Recent advances in reinforcement learning and robotics have enabled usage of autonomous agents in numerous consumer applications. These systems offer the potential for autonomous agents to be used in a variety of applications like elder care and for performing household chores. However easy interactive methods for teaching new skills to robotic agents are lagging. As robots are becoming more prevalent, the need for easy-to-use methods for non-expert users to teach new skills is increasing.

A common way to train a reinforcement learning agent is by optimizing the policy to maximize a well-specified reward function. But, even for experts, designing reward functions is a complex and time-consuming process, and for some tasks, they are too difficult to be specified by hand [7]. Consequently, other approaches for teaching new skills to autonomous agents have been explored. A common method for teaching new skills is through example demonstrations. Often, these demonstrations are collected in the form of lower dimensional representations like angles of joints of a robotic arm (often referred to as the standard representation). But, collection of demonstrations using standard representation is a difficult process and requires expertise. Another approach proposed by [18] learns the expected behavior by observing the task being performed in a video recording. This method of providing expected behavior is simple, intuitive and can leverage a large number of videos on the web. However, it requires multiple videos of the same task from multiple viewpoints. Also, this method does not allow for any corrective feedback to improve the performance of the agent. There are other methods like the ones proposed in [7], [24] that learn the task using human feedback.
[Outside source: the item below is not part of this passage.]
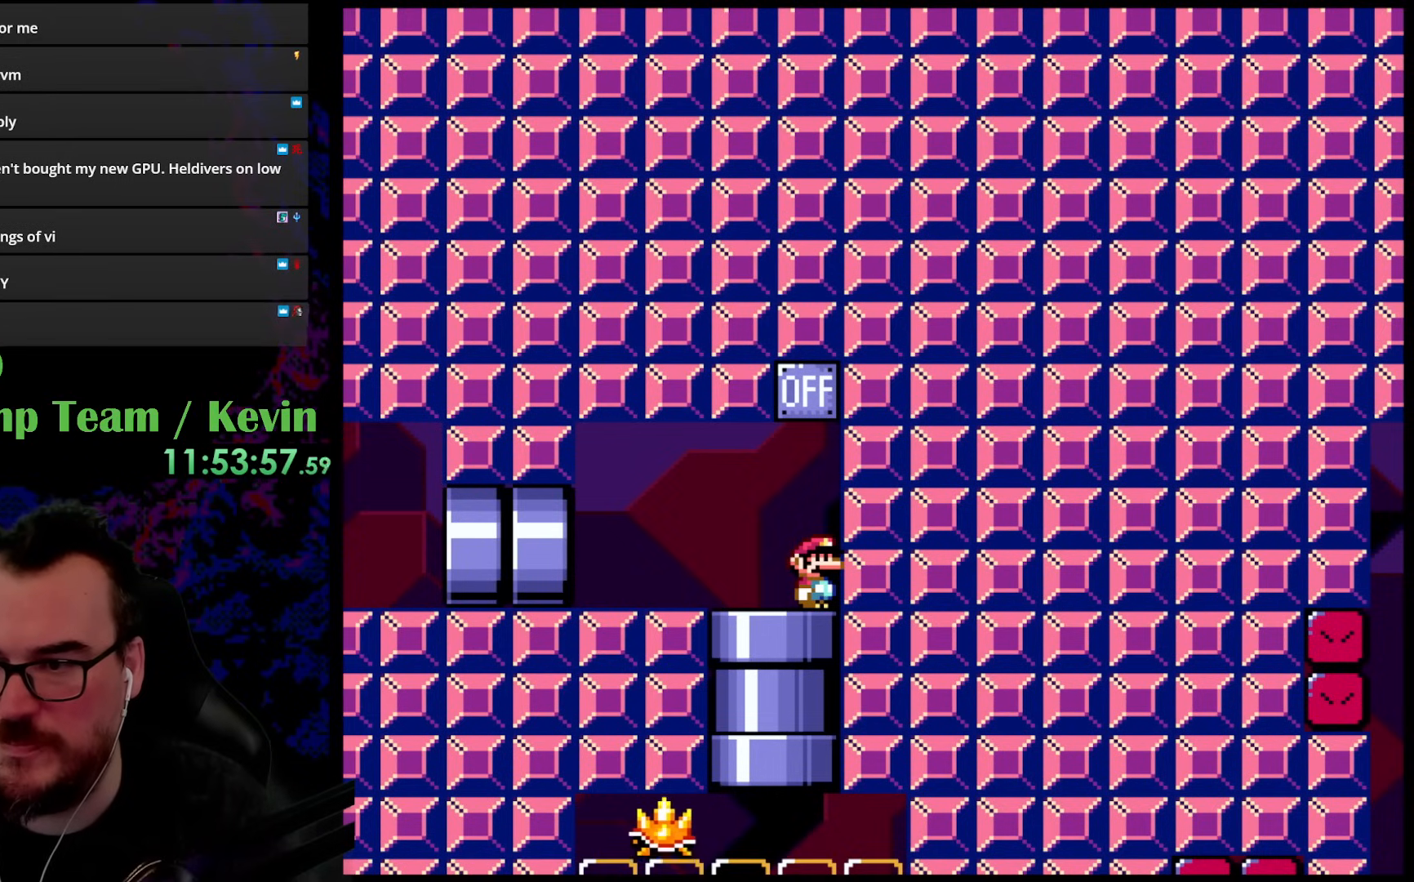
{"buttons": [], "events": []}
However, these methods do not use the simple and intuitive method of showing the expected behavior through videos.

We believe that a combination of these approaches could result in a powerful method for teaching autonomous agent to perform a task. We leverage the lower dimensional standard representation to learn the policy of a reinforcement learning agent. Usage of standard representation simplifies the optimization of the reinforcement learning algorithm as it does not have to deal with the complexities of understanding the video. But, like [18], we use a simple and intuitive method of using video recording to demonstrate the task. Finally, we utilize human feedback to map the standard and visual representations. Mapping standard and visual representations is a difficult problem for autonomous agents especially if the number of example behaviors is limited. However, this can be easily performed by humans. In this paper, we ask human participants to rate the similarity between behaviors produced by the learning agent alongside example video clips of the desired behavior. We show that human feedback enables us to learn complex behaviors from a single video demonstration. Usage of a single demonstration is important as demonstrating the same task multiple times is often more difficult than providing ratings indicating the similarity between the agents and expected behavior.
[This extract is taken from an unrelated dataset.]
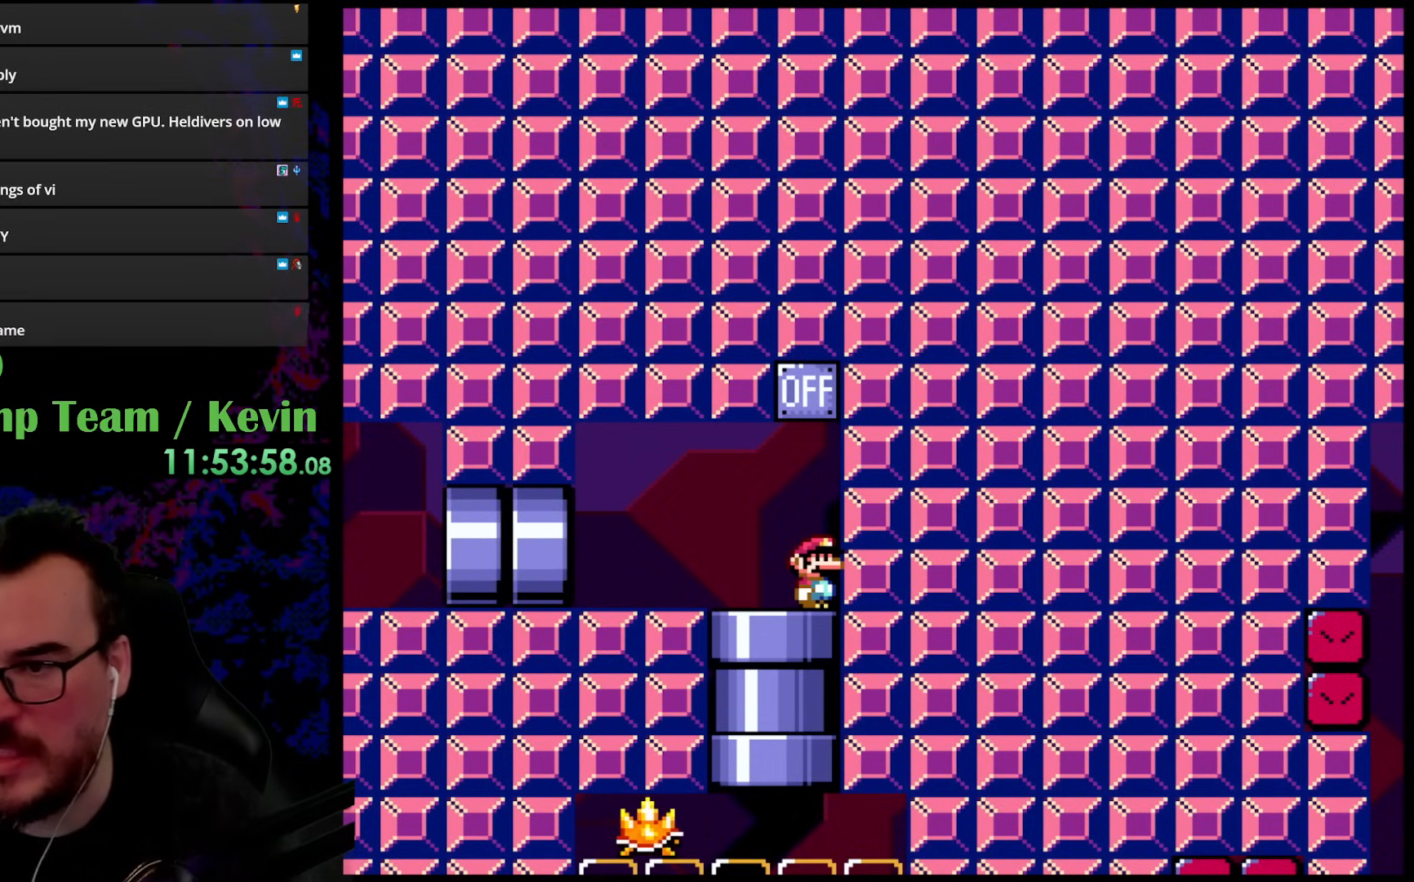
{"buttons": [], "events": []}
To summarize, the main contributions of this paper are three-fold: First, we present a novel system to teach new skills to an autonomous agent using a single video demonstration and human feedback. The agent learns the policy using a standard representation and uses human feedback to map the standard representation to the visual representation. Next, we show effectiveness of our method by teaching an agent to perform backflips in the MuJoCo physics simulator [23] from a demonstration video generated in MuJoCo as well as from a real-world video clip from YouTube. Finally, we show the generalization of our method, trained originally to perform a backflip, to replicate other demonstrations like hopping.

2 Related Work

The goal of our system is to create easy interactive ways to teach new skills to autonomous agents. Our approach to this problem is to learn a policy using standard representation, but specify the expected behavior using video demonstration of the task. The mapping between both these representations is learned through human feedback. Even though most of these components have been studied separately to the best of our knowledge there is no method that combines human feedback [24], reinforcement learning over standard representation [7] and learning from video observations [18]. Our framework consists of a novel combination of various aspects from these methods that enables us to learn from a single video demonstration and iteratively improve task performance using human feedback.
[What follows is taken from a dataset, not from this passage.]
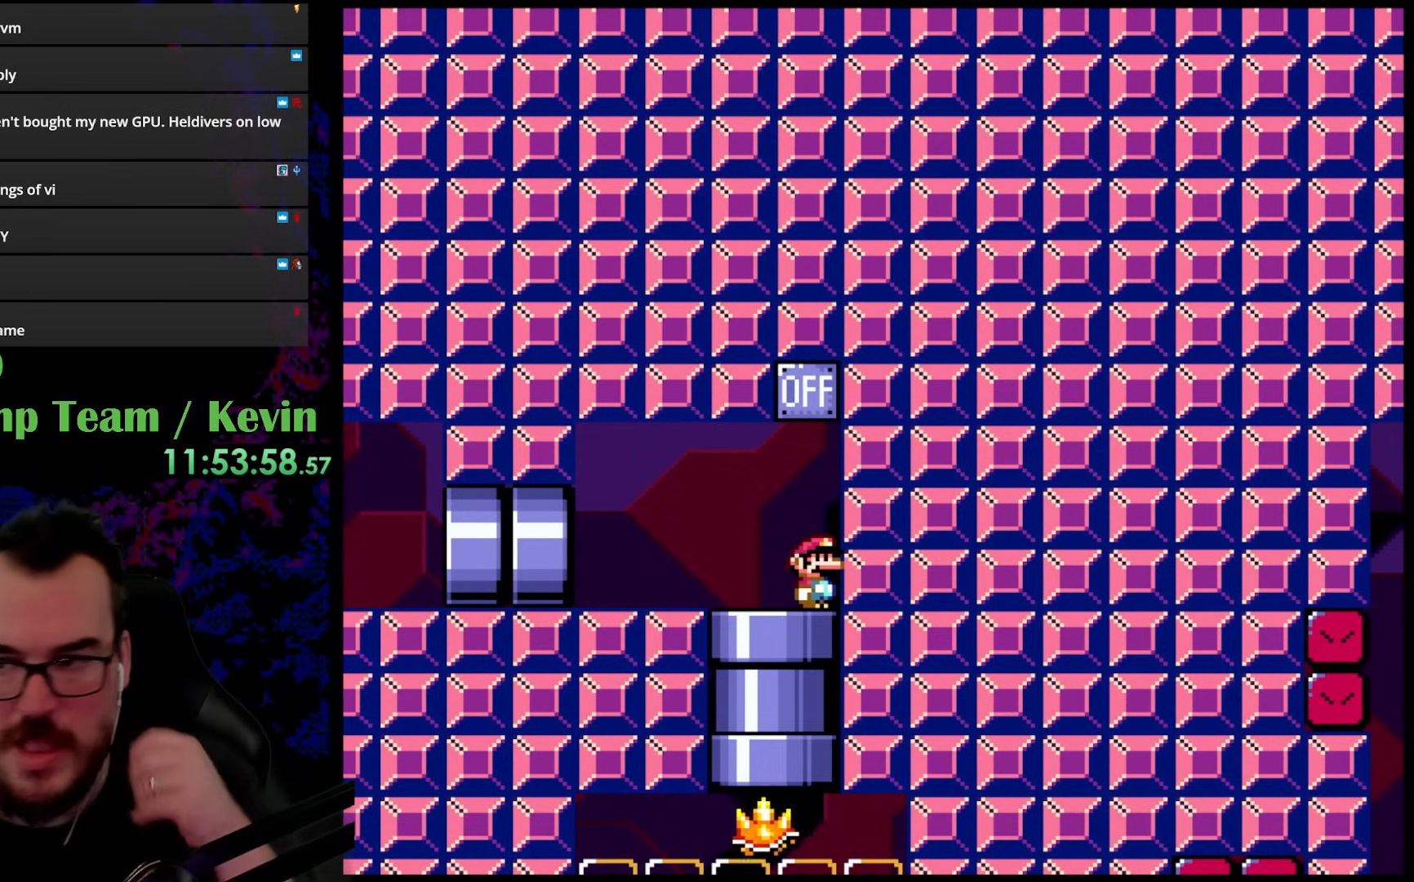
{"buttons": [], "events": []}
Reinforcement Learning (RL):

RL, and it’s deep learning variant Deep-RL, has shown success in a vast array of tasks including playing Atari games

[13], the game of Go [20] and performing robotic maneuvers [17]. However, defining the reward function for reinforcement learning is often a difficult problem even for experts. Consequently, several alternatives to explicitly defining reward functions have been explored in the literature. This includes methods like behavior cloning [4], [2] and Inverse reinforcement learning (IRL) [14], [2] that learn robotic skills from expert demonstrations. Both these methods require expert demonstrations in the form of state-action pairs. They require the state representation used to demonstrate the expected behavior and to train the reinforcement learning policy to be the same. Two common ways of achieving this are through the use of kinesthetic demonstrations [6] or teleoperation [15]. The advantage of both these methods is that they can collect expert demonstrations in form of lower level state representation like angles of joints of a robotic arm. This simplifies the training of autonomous agents as they don’t have to deal with complexities of understanding the visual representation. But collecting demonstrations using kinesthetic demonstration and teleoperation not only require human expertise but can also be expensive to collect.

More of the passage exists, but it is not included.